Lehnt der Landtag das Anliegen der Volksinitiative in der zweiten Lesung ab, müssten 80.000 Unterschriften für ein Volksbegehren gesammelt werden. Kommt es dann zum Volksentscheid, müssten mehr als 1,1 Millionen Schleswig-Holsteiner zustimmen.

In der Diskussion verwies der Vorsitzende der CDU-Landtagsfraktion, Daniel Günther, auf die Volksinitiative. "Die mehr als 40.000 Menschen, die ihre Unterschrift geleistet haben, sind der sichtbare Beweis dafür, dass vielen Schleswig-Holsteinerinnen und Schleswig-Holsteinern dieses Thema wichtig ist und der Landtag eine neue Entscheidung treffen soll", sagte er. Die CDU-Fraktion will geschlossen für einen Gottesbezug stimmen.

Kirchen begrüßen Debatte

Während SPD-Fraktionschef Ralf Stegner ebenfalls für einen Gottesbezug in der Präambel der Landesverfassung das Wort ergriff, sprach sich der Vorsitzende der FDP-Fraktion, Wolfgang Kubicki, dagegen aus. Der Formulierungsvorschlag "eint nicht". Das dürfe so nicht in der Verfassung stehen. Auch weitere Abgeordnete der Piraten, der Grünen, des Südschleswigschen Wählerverbandes SSW und der SPD sprachen sich gegen einen Gottesbezug aus. Zu den Unterzeichnern des Formulierungsvorschlags gehört der Grünen-Abgeordnete Andreas Tietze, der auch Präses der Landessynode (Kirchenparlament) der Nordkirche ist.

Der Sprecher der Volksinitiative für die Aufnahme eines Gottesbezugs und ehemalige Ministerpräsident Carstensen begrüßte die Debatte: "Ich bin sehr zuversichtlich, dass in der zweiten Lesung die erforderliche Mehrheit zusammenkommt. Vertreter unserer Volksinitiative stehen den Abgeordneten und Fraktionen auch weiter gerne für Gespräche zur Verfügung."
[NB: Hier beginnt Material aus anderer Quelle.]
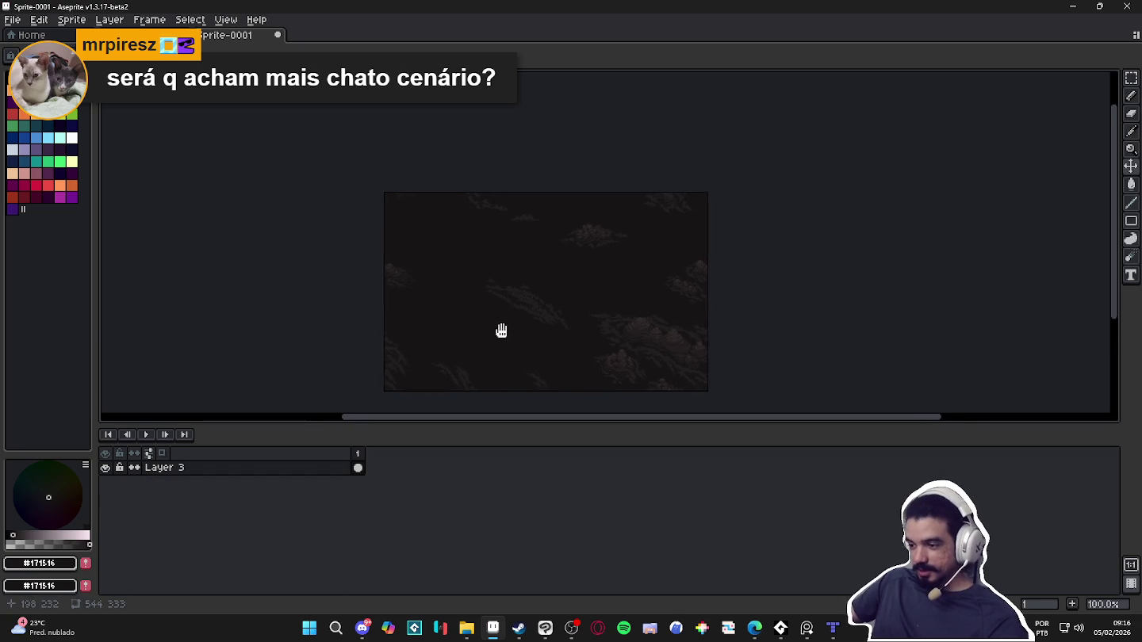
drag(507, 329, 473, 329)
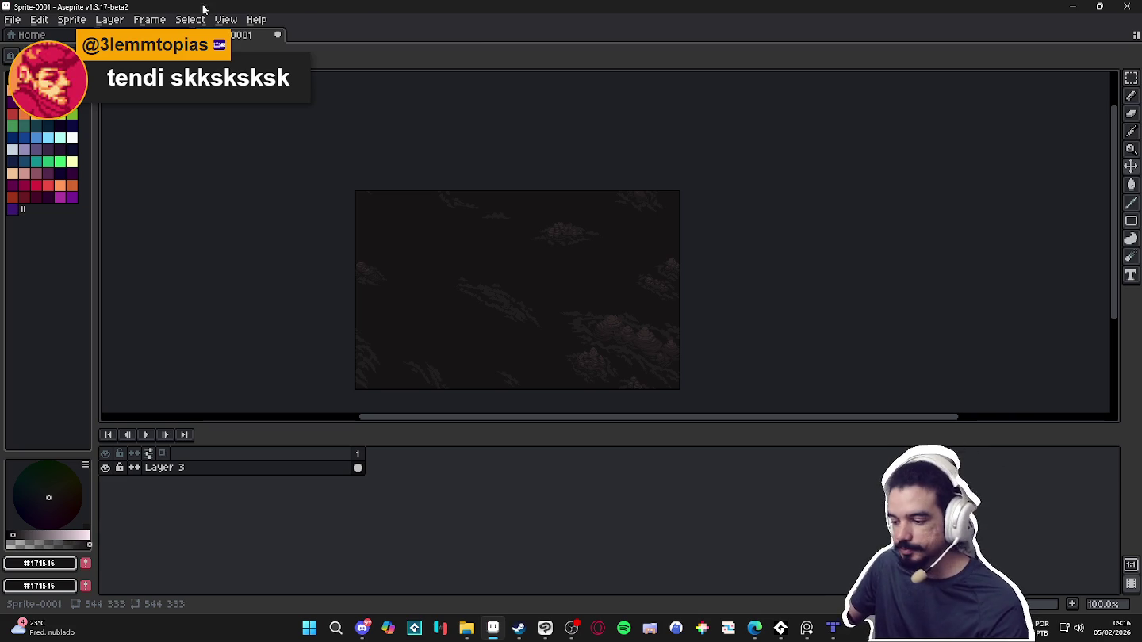
Drag the timeline splitter down to enlarge the canvas, panning across the landscape
scroll(580, 232, up, 1)
drag(618, 298, 629, 190)
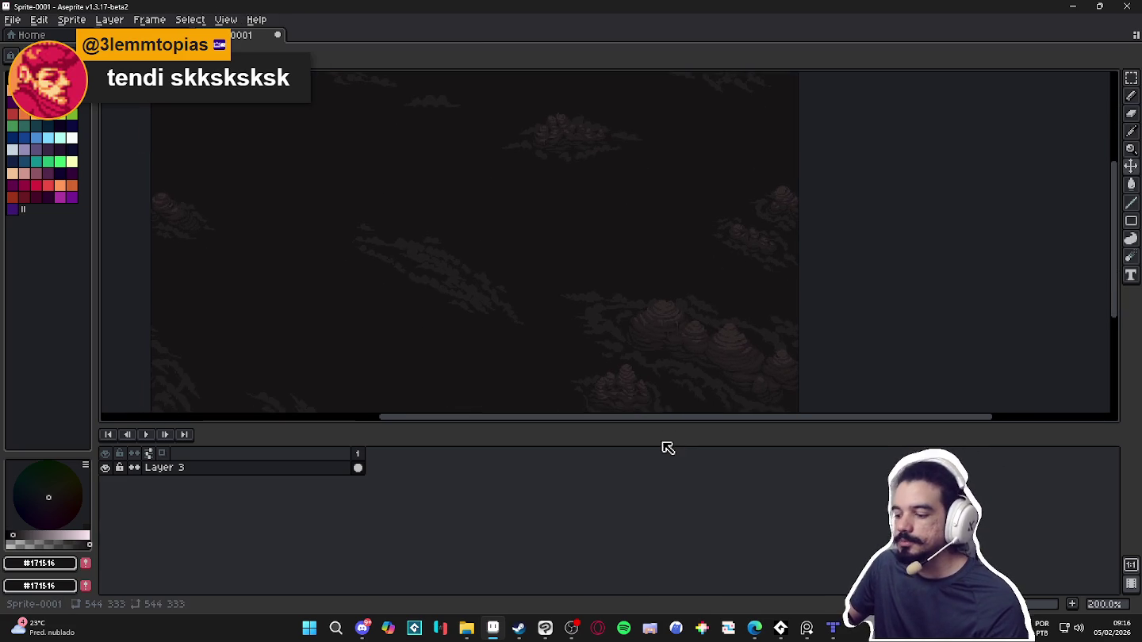
drag(649, 425, 637, 516)
drag(614, 406, 660, 440)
Auch die evangelische Nordkirche und das katholische Erzbistum Hamburg begrüßten die Diskussion. Nach den Worten des evangelischen Schleswiger Bischofs Gothart Magaard sei deutlich geworden, dass ein Gottesbezug kein Glaubensbekenntnis ist. Er sei vielmehr ein Ausdruck dafür, "dass der Mensch nicht das Maß aller Dinge ist." Der katholische Erzbischof Stefan Heße äußerte sich zuversichtlich, dass am Ende die erforderliche Mehrheit zustande kommt. "Gleichwohl werde ich die weitere Debatte weiterhin kritisch beobachten", sagte er.